» REQUIRED WORK
Using the material that follows, output exactly the lines from the one containing "Nice to have: Databricks Certification" through the one containing "Mastercard, Rivian, Unilever, and", with both ends kept.

::: SUPPLIED DATA :::

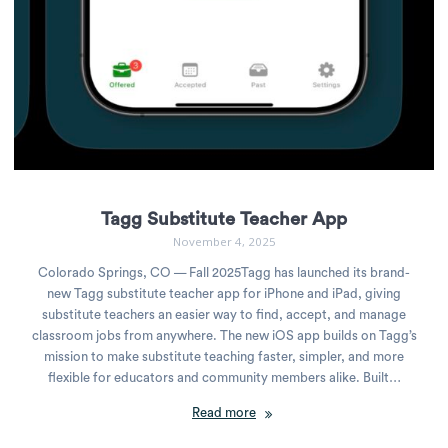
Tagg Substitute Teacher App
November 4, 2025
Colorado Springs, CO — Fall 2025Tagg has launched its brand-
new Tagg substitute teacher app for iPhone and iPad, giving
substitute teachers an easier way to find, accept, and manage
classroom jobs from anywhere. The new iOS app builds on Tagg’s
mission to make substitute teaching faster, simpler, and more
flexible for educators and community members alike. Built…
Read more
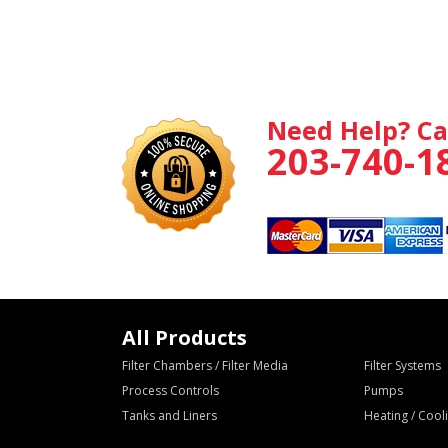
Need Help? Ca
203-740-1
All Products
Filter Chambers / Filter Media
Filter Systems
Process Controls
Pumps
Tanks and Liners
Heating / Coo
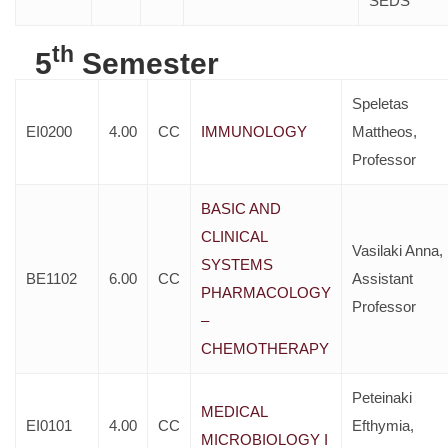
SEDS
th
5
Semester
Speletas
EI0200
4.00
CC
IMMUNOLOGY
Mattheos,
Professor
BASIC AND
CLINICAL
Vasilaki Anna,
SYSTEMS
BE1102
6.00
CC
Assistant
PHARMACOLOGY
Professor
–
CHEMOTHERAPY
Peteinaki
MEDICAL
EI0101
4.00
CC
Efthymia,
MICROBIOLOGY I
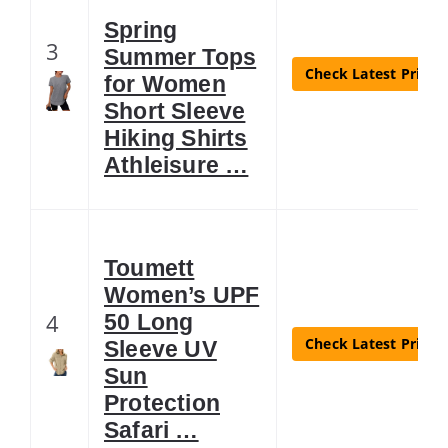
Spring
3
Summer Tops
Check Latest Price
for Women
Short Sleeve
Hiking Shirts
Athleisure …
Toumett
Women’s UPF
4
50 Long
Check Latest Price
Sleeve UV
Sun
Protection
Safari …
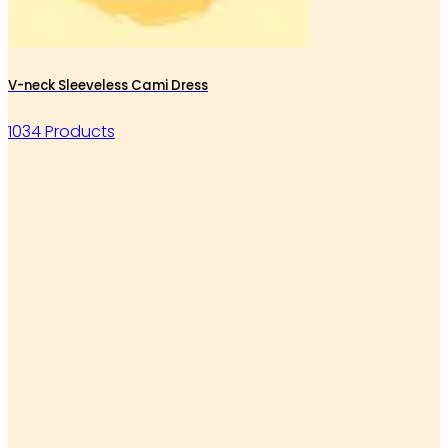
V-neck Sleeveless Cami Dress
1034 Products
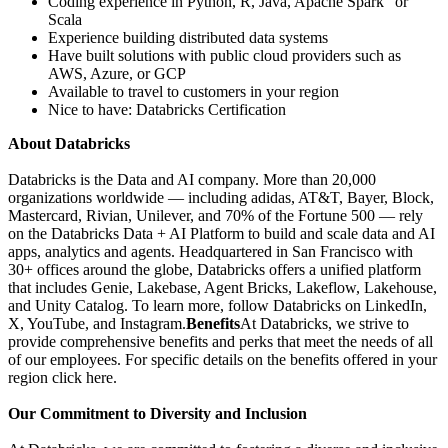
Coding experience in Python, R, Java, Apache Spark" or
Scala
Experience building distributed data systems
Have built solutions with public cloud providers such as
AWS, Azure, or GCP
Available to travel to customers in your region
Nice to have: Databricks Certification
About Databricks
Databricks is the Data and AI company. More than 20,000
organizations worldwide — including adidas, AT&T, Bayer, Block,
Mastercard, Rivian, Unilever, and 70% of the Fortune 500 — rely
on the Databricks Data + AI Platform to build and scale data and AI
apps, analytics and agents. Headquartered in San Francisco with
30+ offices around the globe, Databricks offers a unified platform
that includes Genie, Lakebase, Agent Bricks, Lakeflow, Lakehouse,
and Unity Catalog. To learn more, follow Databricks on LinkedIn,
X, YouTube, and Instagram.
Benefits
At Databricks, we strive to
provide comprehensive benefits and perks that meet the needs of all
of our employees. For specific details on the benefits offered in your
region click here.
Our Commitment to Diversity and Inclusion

:::

» REPLY
Nice to have: Databricks Certification
About Databricks
Databricks is the Data and AI company. More than 20,000
organizations worldwide — including adidas, AT&T, Bayer, Block,
Mastercard, Rivian, Unilever, and 70% of the Fortune 500 — rely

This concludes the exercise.